#### DATA EXTRACT ####

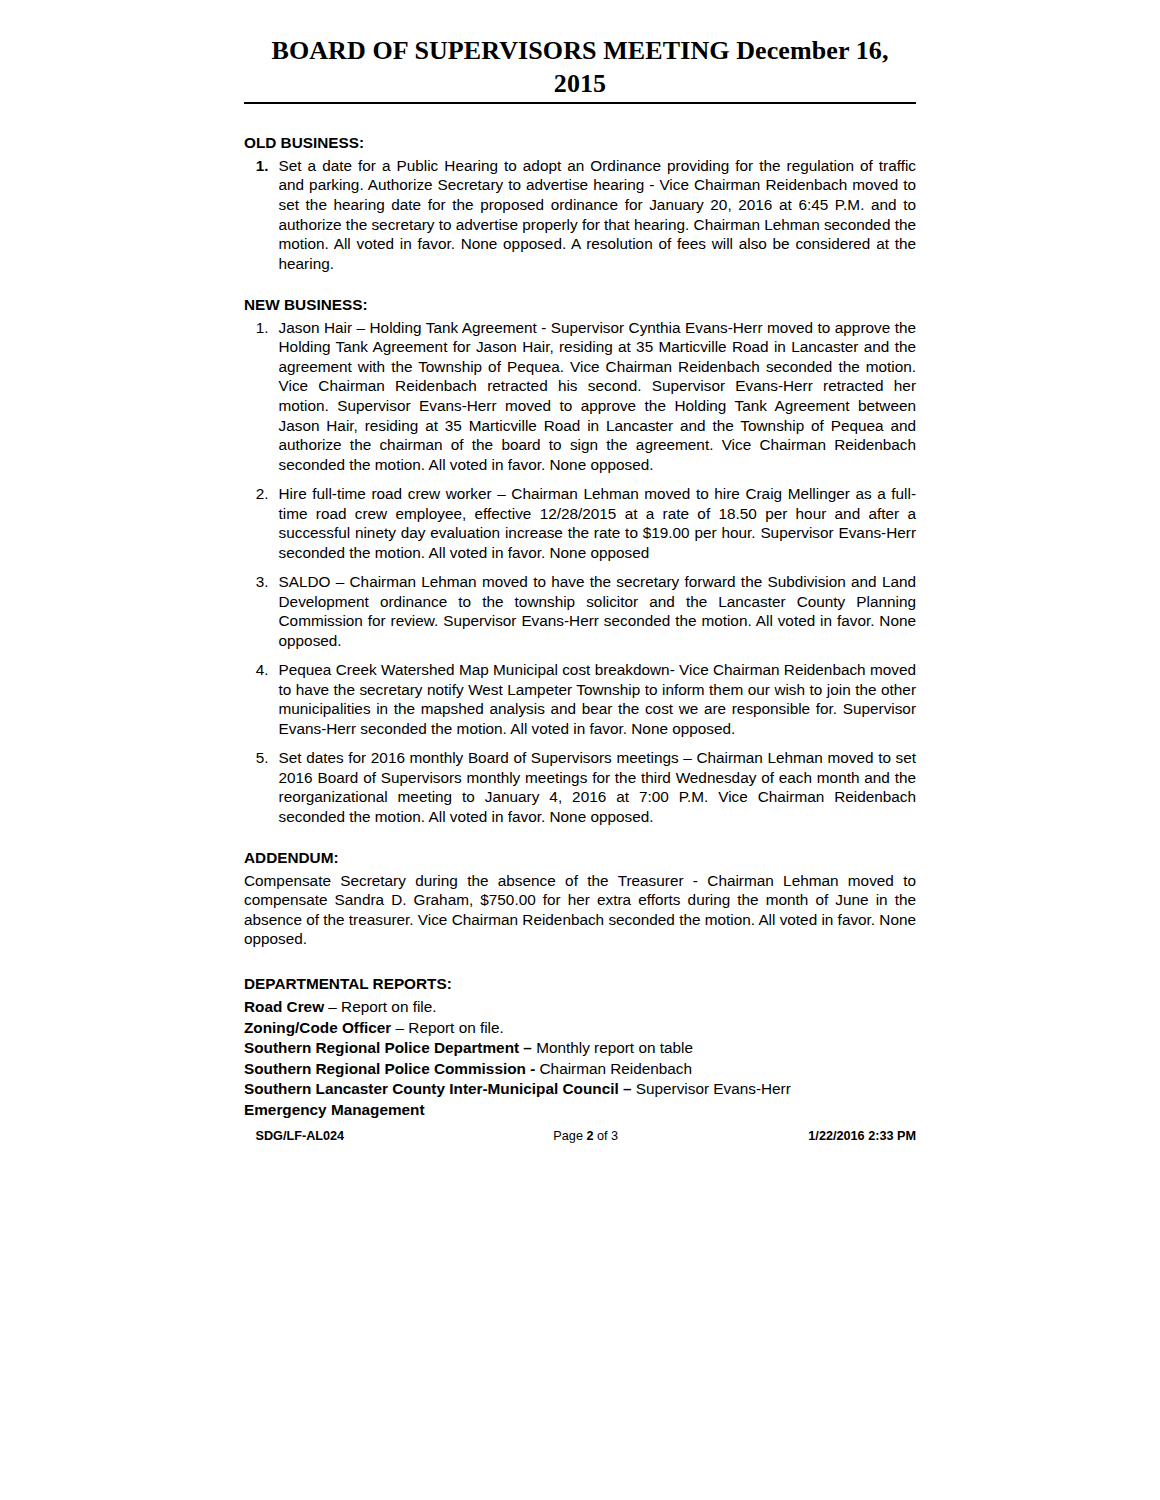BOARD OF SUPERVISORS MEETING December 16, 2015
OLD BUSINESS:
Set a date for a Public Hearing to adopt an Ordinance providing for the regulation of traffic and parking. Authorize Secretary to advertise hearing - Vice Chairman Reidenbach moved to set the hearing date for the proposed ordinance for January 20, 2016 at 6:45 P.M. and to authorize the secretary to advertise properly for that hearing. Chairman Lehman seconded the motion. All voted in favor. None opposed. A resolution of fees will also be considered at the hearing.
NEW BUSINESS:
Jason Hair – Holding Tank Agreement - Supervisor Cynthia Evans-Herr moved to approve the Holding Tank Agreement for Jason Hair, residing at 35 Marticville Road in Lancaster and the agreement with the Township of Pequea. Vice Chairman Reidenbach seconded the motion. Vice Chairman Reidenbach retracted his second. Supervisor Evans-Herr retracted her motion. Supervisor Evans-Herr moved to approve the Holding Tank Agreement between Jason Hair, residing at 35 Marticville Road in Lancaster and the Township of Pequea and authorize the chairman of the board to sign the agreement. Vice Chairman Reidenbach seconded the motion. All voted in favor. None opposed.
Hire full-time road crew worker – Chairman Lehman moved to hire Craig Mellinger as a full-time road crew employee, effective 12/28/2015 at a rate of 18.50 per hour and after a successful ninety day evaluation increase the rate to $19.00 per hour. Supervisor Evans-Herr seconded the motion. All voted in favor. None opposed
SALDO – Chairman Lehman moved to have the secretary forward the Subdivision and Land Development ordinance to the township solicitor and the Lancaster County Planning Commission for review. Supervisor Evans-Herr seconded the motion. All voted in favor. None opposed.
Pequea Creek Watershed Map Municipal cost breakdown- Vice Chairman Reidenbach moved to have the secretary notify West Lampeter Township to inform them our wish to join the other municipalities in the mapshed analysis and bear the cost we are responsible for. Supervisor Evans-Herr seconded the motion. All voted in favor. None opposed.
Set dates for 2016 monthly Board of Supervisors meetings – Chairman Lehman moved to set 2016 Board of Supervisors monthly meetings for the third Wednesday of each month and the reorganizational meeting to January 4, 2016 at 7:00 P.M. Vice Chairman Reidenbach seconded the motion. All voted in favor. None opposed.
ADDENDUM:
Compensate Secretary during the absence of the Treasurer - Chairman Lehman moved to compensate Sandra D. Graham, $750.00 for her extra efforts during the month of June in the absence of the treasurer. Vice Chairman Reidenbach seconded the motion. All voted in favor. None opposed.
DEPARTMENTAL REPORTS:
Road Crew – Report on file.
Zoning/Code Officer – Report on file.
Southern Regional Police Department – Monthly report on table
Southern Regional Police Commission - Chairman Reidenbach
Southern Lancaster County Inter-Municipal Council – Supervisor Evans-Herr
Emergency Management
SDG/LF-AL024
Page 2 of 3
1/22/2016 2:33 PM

####
#### DATA EXTRACT ####

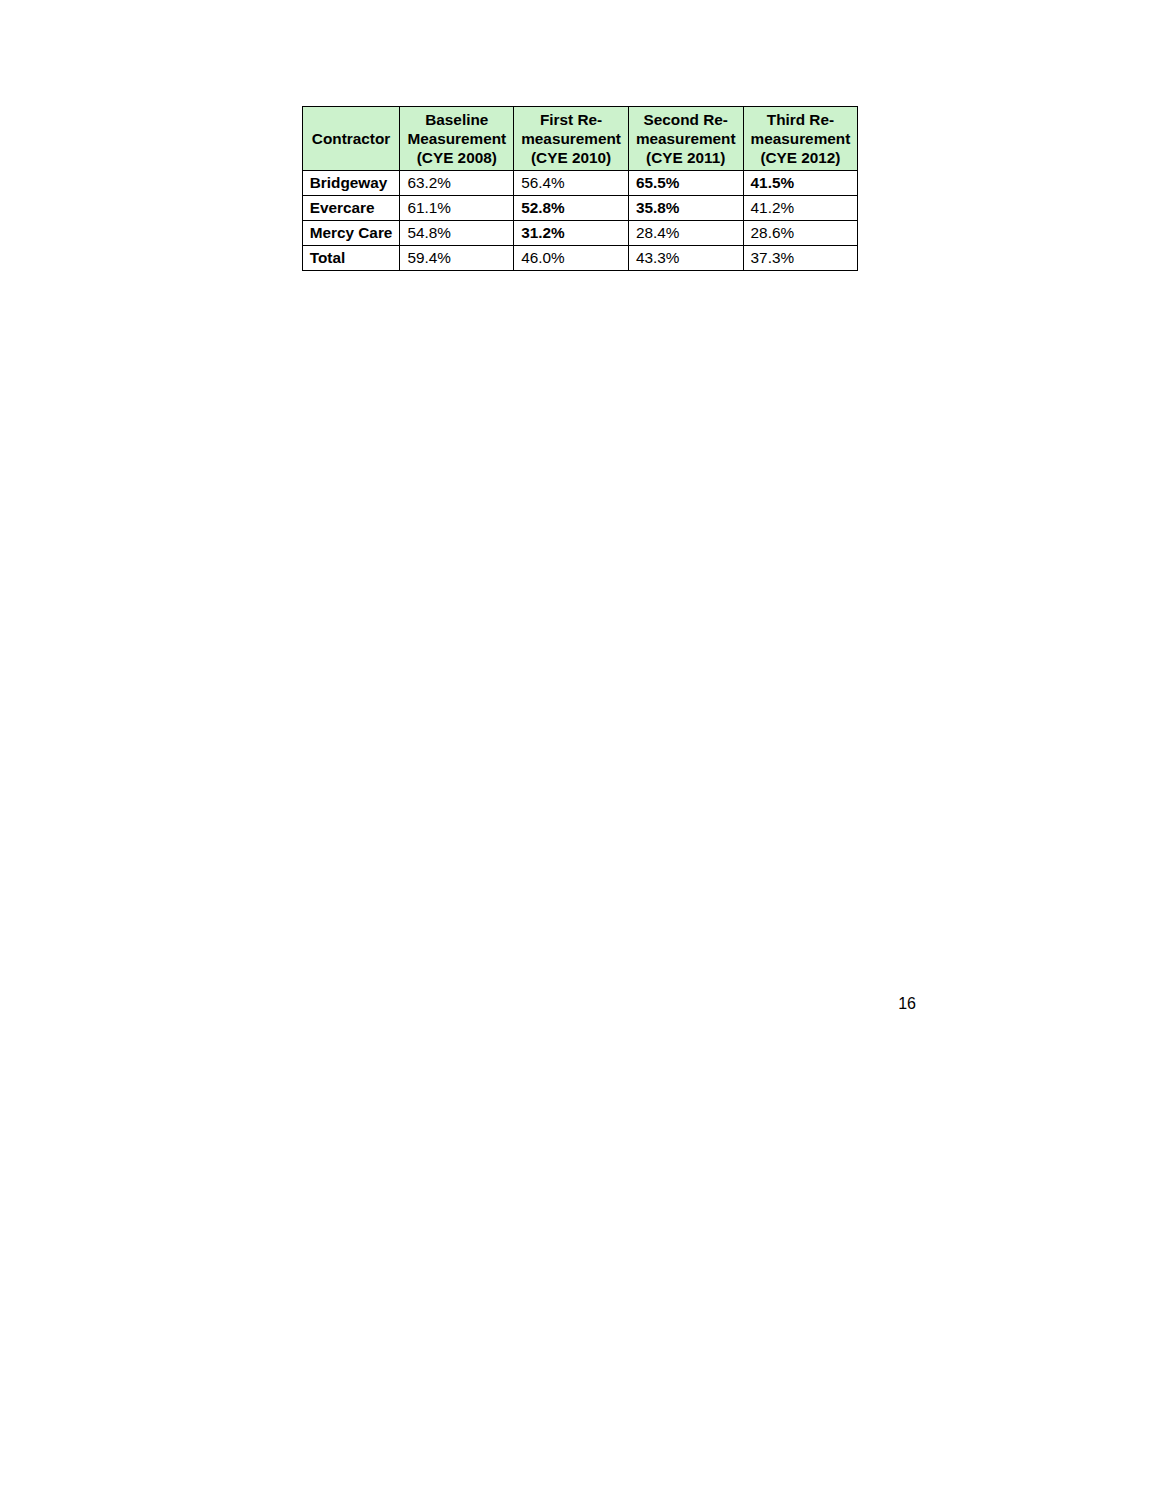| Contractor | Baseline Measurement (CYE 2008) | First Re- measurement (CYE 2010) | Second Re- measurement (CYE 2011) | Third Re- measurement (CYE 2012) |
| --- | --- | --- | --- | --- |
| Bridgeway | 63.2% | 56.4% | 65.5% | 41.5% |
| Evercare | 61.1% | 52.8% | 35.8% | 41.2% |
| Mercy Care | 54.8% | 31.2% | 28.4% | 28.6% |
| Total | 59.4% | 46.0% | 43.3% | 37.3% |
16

####

What this exercise asks for is every line of the data above with the word "have".

### RESPONSE TO THIS EXERCISE
SALDO – Chairman Lehman moved to have the secretary forward the Subdivision and Land Development ordinance to the township solicitor and the Lancaster County Planning Commission for review. Supervisor Evans-Herr seconded the motion. All voted in favor. None opposed.
Pequea Creek Watershed Map Municipal cost breakdown- Vice Chairman Reidenbach moved to have the secretary notify West Lampeter Township to inform them our wish to join the other municipalities in the mapshed analysis and bear the cost we are responsible for. Supervisor Evans-Herr seconded the motion. All voted in favor. None opposed.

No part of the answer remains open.